--- start Given information ---

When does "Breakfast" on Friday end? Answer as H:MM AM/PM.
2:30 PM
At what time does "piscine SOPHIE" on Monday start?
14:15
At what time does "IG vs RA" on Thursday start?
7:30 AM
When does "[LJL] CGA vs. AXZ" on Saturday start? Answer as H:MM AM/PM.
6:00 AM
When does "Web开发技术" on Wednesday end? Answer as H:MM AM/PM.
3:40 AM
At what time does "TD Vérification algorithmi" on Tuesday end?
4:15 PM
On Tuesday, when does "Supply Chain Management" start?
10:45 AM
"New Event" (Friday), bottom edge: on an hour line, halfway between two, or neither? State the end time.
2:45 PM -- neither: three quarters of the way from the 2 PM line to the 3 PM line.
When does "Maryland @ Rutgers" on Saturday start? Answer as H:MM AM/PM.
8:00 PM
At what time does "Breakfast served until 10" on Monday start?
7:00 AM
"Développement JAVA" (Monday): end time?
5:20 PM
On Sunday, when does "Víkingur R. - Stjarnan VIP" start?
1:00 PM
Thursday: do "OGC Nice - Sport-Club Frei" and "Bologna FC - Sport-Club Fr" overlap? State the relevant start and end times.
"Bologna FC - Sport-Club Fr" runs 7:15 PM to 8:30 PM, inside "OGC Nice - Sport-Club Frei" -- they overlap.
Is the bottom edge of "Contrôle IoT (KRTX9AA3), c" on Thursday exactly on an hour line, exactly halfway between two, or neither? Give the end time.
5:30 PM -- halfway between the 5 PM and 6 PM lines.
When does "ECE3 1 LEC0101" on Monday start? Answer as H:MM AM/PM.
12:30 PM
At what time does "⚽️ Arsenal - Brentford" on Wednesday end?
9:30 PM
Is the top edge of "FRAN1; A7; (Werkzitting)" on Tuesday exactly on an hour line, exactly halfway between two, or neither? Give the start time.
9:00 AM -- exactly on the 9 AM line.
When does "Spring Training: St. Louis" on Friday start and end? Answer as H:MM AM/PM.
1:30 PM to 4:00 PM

--- end Given information ---

» Objective
Render each line of the entries above as a Markdown table with the columns "Row" and "Entry line," numbering the rows in order. Skip any blank lines.

» Output for this exercise
| Row | Entry line |
|---|---|
| 1 | When does "Breakfast" on Friday end? Answer as H:MM AM/PM. |
| 2 | 2:30 PM |
| 3 | At what time does "piscine SOPHIE" on Monday start? |
| 4 | 14:15 |
| 5 | At what time does "IG vs RA" on Thursday start? |
| 6 | 7:30 AM |
| 7 | When does "[LJL] CGA vs. AXZ" on Saturday start? Answer as H:MM AM/PM. |
| 8 | 6:00 AM |
| 9 | When does "Web开发技术" on Wednesday end? Answer as H:MM AM/PM. |
| 10 | 3:40 AM |
| 11 | At what time does "TD Vérification algorithmi" on Tuesday end? |
| 12 | 4:15 PM |
| 13 | On Tuesday, when does "Supply Chain Management" start? |
| 14 | 10:45 AM |
| 15 | "New Event" (Friday), bottom edge: on an hour line, halfway between two, or neither? State the end time. |
| 16 | 2:45 PM -- neither: three quarters of the way from the 2 PM line to the 3 PM line. |
| 17 | When does "Maryland @ Rutgers" on Saturday start? Answer as H:MM AM/PM. |
| 18 | 8:00 PM |
| 19 | At what time does "Breakfast served until 10" on Monday start? |
| 20 | 7:00 AM |
| 21 | "Développement JAVA" (Monday): end time? |
| 22 | 5:20 PM |
| 23 | On Sunday, when does "Víkingur R. - Stjarnan VIP" start? |
| 24 | 1:00 PM |
| 25 | Thursday: do "OGC Nice - Sport-Club Frei" and "Bologna FC - Sport-Club Fr" overlap? State the relevant start and end times. |
| 26 | "Bologna FC - Sport-Club Fr" runs 7:15 PM to 8:30 PM, inside "OGC Nice - Sport-Club Frei" -- they overlap. |
| 27 | Is the bottom edge of "Contrôle IoT (KRTX9AA3), c" on Thursday exactly on an hour line, exactly halfway between two, or neither? Give the end time. |
| 28 | 5:30 PM -- halfway between the 5 PM and 6 PM lines. |
| 29 | When does "ECE3 1 LEC0101" on Monday start? Answer as H:MM AM/PM. |
| 30 | 12:30 PM |
| 31 | At what time does "⚽️ Arsenal - Brentford" on Wednesday end? |
| 32 | 9:30 PM |
| 33 | Is the top edge of "FRAN1; A7; (Werkzitting)" on Tuesday exactly on an hour line, exactly halfway between two, or neither? Give the start time. |
| 34 | 9:00 AM -- exactly on the 9 AM line. |
| 35 | When does "Spring Training: St. Louis" on Friday start and end? Answer as H:MM AM/PM. |
| 36 | 1:30 PM to 4:00 PM |